_Text shown_.
Prices are up from 3 or 4 years ago but not a lot BUT the cost to produce those same logs has gone WAY up and I mean at least 50% if not closer to 75% on some of the things we use . From say 8 years ago my trucking is up 300% , Just ordered 2 new cable mainlines , those are crazy in price , now over $600 a piece , you donot have to be that good with a pencil and a piece of paper to figure out the bottom line is not good and I feel I live in a good place , the guys north of me 5 hours or so are in bad shape and lots of machines will be for sale or repo guy is coming to get them 

ehp

The smartest guy here is Barge , he is on a boat making more coin I am sure than 99% of us and no worries if the log market tanks which it is and on its way quite hard right now , He is banking tons of coin and just waiting before he pounces on all the good equipment he will buy for pennies on the dollar  and once this storm is over he will be sitting on top of his mountain of equipment and will rule the north east of USA

Firewoodjoe

"Prices up from 3-4 years ago" Guys were making bank here then. Have been for many years until this year basically. Yeah I know all cost are up but in my case it just takes some of the profit. Doesn't necessarily hurt me. Just not going to do all the extra fun stuff. Guys won't be buying chrome and new fancy equipment I guess. Well I never have.  At this point still good money in it as long as wood keeps moving. In my opinion.

_Required action 1_.
Decide whether each statement below agrees with the forum posts on logging costs. Answer yes or no for each, quoting the words that settle it.
(a) The first post puts the rise in trucking costs at 300% over roughly eight years.
(b) The first post says a new cable mainline now costs under $600.
(c) The last post says rising costs are seriously hurting its writer.
_Required action 2_.
Write the next part of the forum posts on logging costs, picking up after their last sentence.

_Extracted entries_.
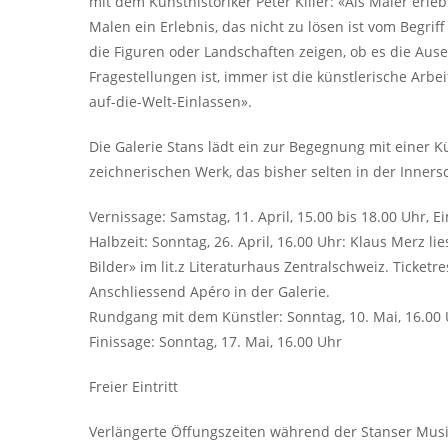
mit dem Kunsthistoriker Peter Killer: «Als Maler erle
Malen ein Erlebnis, das nicht zu lösen ist vom Begrif
die Figuren oder Landschaften zeigen, ob es die Ause
Fragestellungen ist, immer ist die künstlerische Arbeit
auf-die-Welt-Einlassen».
Die Galerie Stans lädt ein zur Begegnung mit einer 
zeichnerischen Werk, das bisher selten in der Inner
Vernissage: Samstag, 11. April, 15.00 bis 18.00 Uhr, 
Halbzeit: Sonntag, 26. April, 16.00 Uhr: Klaus Merz 
Bilder» im lit.z Literaturhaus Zentralschweiz. Ticketre
Anschliessend Apéro in der Galerie.
Rundgang mit dem Künstler: Sonntag, 10. Mai, 16.00
Finissage: Sonntag, 17. Mai, 16.00 Uhr
Freier Eintritt
Verlängerte Öffungszeiten während der Stanser Musikta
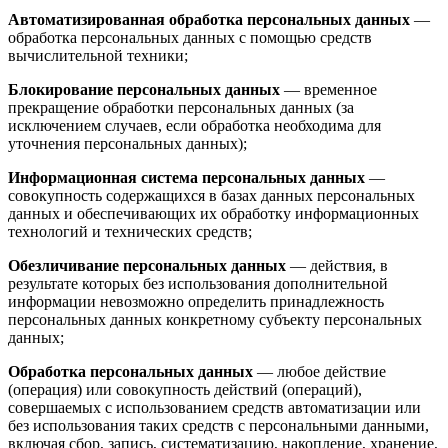
Автоматизированная обработка персональных данных
—
обработка персональных данных с помощью средств
вычислительной техники;
Блокирование персональных данных
— временное
прекращение обработки персональных данных (за
исключением случаев, если обработка необходима для
уточнения персональных данных);
Информационная система персональных данных
—
совокупность содержащихся в базах данных персональных
данных и обеспечивающих их обработку информационных
технологий и технических средств;
Обезличивание персональных данных
— действия, в
результате которых без использования дополнительной
информации невозможно определить принадлежность
персональных данных конкретному субъекту персональных
данных;
Обработка персональных данных
— любое действие
(операция) или совокупность действий (операций),
совершаемых с использованием средств автоматизации или
без использования таких средств с персональными данными,
включая сбор, запись, систематизацию, накопление, хранение,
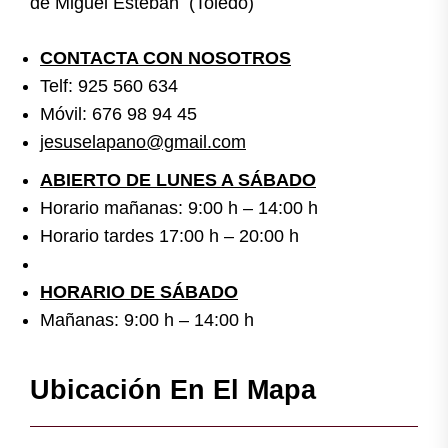
de Miguel Esteban (Toledo)
CONTACTA CON NOSOTROS
Telf: 925 560 634
Móvil: 676 98 94 45
jesuselapano@gmail.com
ABIERTO DE LUNES A SÁBADO
Horario mañanas: 9:00 h – 14:00 h
Horario tardes 17:00 h – 20:00 h
HORARIO DE SÁBADO
Mañanas: 9:00 h – 14:00 h
Ubicación En El Mapa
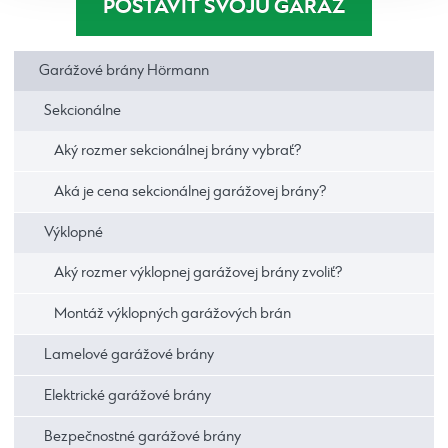
POSTAVIŤ SVOJU GARÁŽ
Garážové brány Hörmann
Sekcionálne
Aký rozmer sekcionálnej brány vybrať?
Aká je cena sekcionálnej garážovej brány?
Výklopné
Aký rozmer výklopnej garážovej brány zvoliť?
Montáž výklopných garážových brán
Lamelové garážové brány
Elektrické garážové brány
Bezpečnostné garážové brány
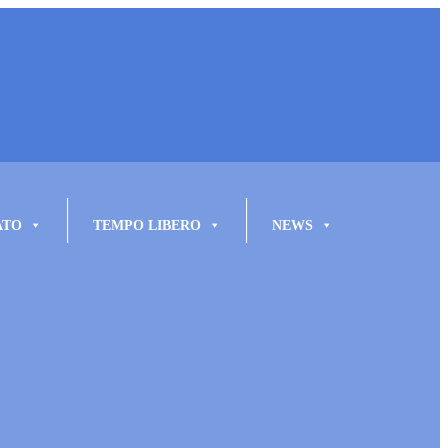
ATO
TEMPO LIBERO
NEWS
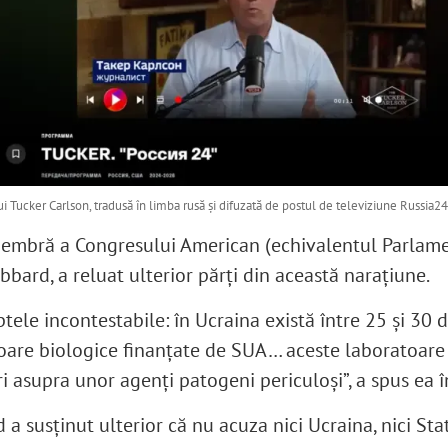
i Tucker Carlson, tradusă în limba rusă și difuzată de postul de televiziune Russia24
embră a Congresului American (echivalentul Parlame
bbard, a reluat ulterior părţi din această naraţiune.
ptele incontestabile: în Ucraina există între 25 și 30 
oare biologice finanțate de SUA… aceste laboratoare
ri asupra unor agenți patogeni periculoși”, a spus ea 
a susținut ulterior că nu acuza nici Ucraina, nici Sta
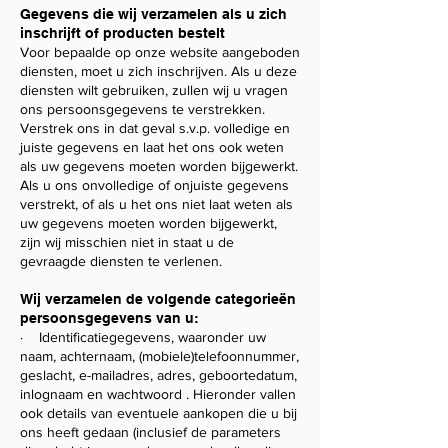
Gegevens die wij verzamelen als u zich
inschrijft of producten bestelt
Voor bepaalde op onze website aangeboden
diensten, moet u zich inschrijven. Als u deze
diensten wilt gebruiken, zullen wij u vragen
ons persoonsgegevens te verstrekken.
Verstrek ons in dat geval s.v.p. volledige en
juiste gegevens en laat het ons ook weten
als uw gegevens moeten worden bijgewerkt.
Als u ons onvolledige of onjuiste gegevens
verstrekt, of als u het ons niet laat weten als
uw gegevens moeten worden bijgewerkt,
zijn wij misschien niet in staat u de
gevraagde diensten te verlenen.
Wij verzamelen de volgende categorieën
persoonsgegevens van u:
· Identificatiegegevens, waaronder uw
naam, achternaam, (mobiele)telefoonnummer,
geslacht, e-mailadres, adres, geboortedatum,
inlognaam en wachtwoord . Hieronder vallen
ook details van eventuele aankopen die u bij
ons heeft gedaan (inclusief de parameters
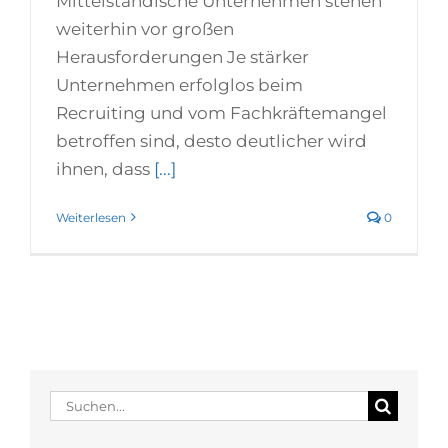
Mittelständische Unternehmen stehen
weiterhin vor großen
Herausforderungen Je stärker
Unternehmen erfolglos beim
Recruiting und vom Fachkräftemangel
betroffen sind, desto deutlicher wird
ihnen, dass
[...]
Weiterlesen
0
Suche
nach:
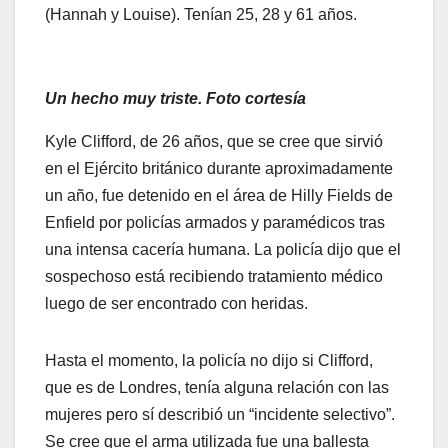
(Hannah y Louise). Tenían 25, 28 y 61 años.
Un hecho muy triste. Foto cortesía
Kyle Clifford, de 26 años, que se cree que sirvió
en el Ejército británico durante aproximadamente
un año, fue detenido en el área de Hilly Fields de
Enfield por policías armados y paramédicos tras
una intensa cacería humana. La policía dijo que el
sospechoso está recibiendo tratamiento médico
luego de ser encontrado con heridas.
Hasta el momento, la policía no dijo si Clifford,
que es de Londres, tenía alguna relación con las
mujeres pero sí describió un “incidente selectivo”.
Se cree que el arma utilizada fue una ballesta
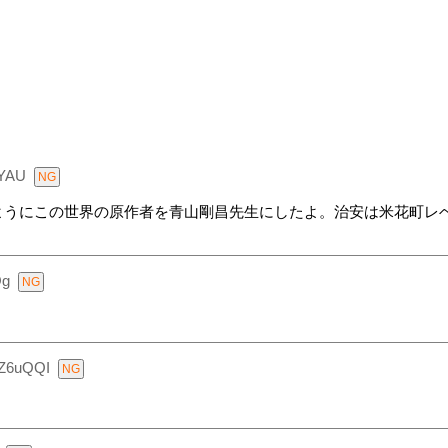
ZYAU
ようにこの世界の原作者を青山剛昌先生にしたよ。治安は米花町レ
Og
Z6uQQI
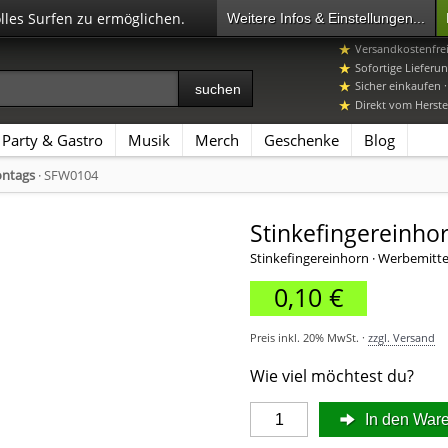
olles Surfen zu ermöglichen.
Weitere Infos & Einstellungen...
+49 7392 96649-
Versandkostenfre
Sofortige Lieferun
Sicher einkaufen 
Direkt vom Herstel
Party & Gastro
Musik
Merch
Geschenke
Blog
ontags
· SFW0104
Stinkefingereinho
Stinkefingereinhorn · Werbemitte
0,10 €
Preis inkl. 20% MwSt. ·
zzgl. Versand
Wie viel möchtest du?
In den War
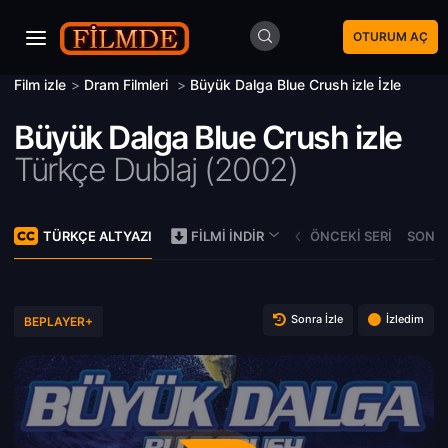
OTURUM AÇ
Film izle
>
Dram Filmleri
>
Büyük Dalga Blue Crush izle İzle
Büyük Dalga Blue Crush izle
Türkçe Dublaj (
2002)
TÜRKÇE ALTYAZI
ÖNCEKI SERI
SONRA
FILMI İNDIR
Sonra İzle
İzledim
BEPLAYER+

_Your response 1_.
(a) Yes: "From say 8 years ago my trucking is up 300%"
(b) No: "now over $600 a piece"
(c) No: "Doesn't necessarily hurt me."

_Your response 2_.
ehp

thing is lots of land owners want more coin for their bush as well so the profit margin gets smaller and smaller every year , Lots of guy complaining that now their equipment is worn out and worth little and to up grade to new is just way to far out of reach , govt keeps taxing everything so bad its hard to make ends meat for a lot of guys , It was abit ago but not that long where the last crash hit up north guys were cutting and skidding hardwood at $2.65 a tree , Like to see how your pencil makes that one work 

Firewoodjoe

Oh I get your point. Guys here buy wood 2 years out. How do you pencil that in the markets? Guys finance $1mil in equipment 5 years out. How do you pencil that in the markets? Most sales here are bought in lump sum. Like I said 1-2 year contracts. Land owner gets x amount and maple goes sky high then the logger makes $500 per tree profit. How does that pencil out. Good years bad years. Bank it when you can and keep the ball rolling when you can't. Just the way it works. Win some loose some. 

customsawyer

I don't think there is any figuring the market right now. One day it's slow. The next day I can't catch my breath. A week ago Monday I quoted 1.3 million in 15 minutes, while riding my dog around my property. I have no expectation of getting any of those jobs because I put the I don't want to do it price on them. However if I do get them I will be in the pucker factor trying to get the logs for them. This will put me paying a extra premium for any logs I can find to fill the orders. The loggers that can get the logs will be getting 4 times what the logs are worth and smiling all the way to the bank. I will be grinning a little myself. There is money flowing out there you just have to think outside the "normal" box to get it. You can't be doing things the same way you were a few years ago and expect to do as well. The markets change extremely fast and you have to keep up or get left behind. Y'all buckle your seat belts and hold on, it's going to be one heck of a ride. 
Two LT70s, Nyle L200 kiln, 4 head Pinheiro planer, 30" double surface Cantek planer, Lucas dedicated slabber, Slabmizer, and enough rolling stock and chainsaws to keep it all running.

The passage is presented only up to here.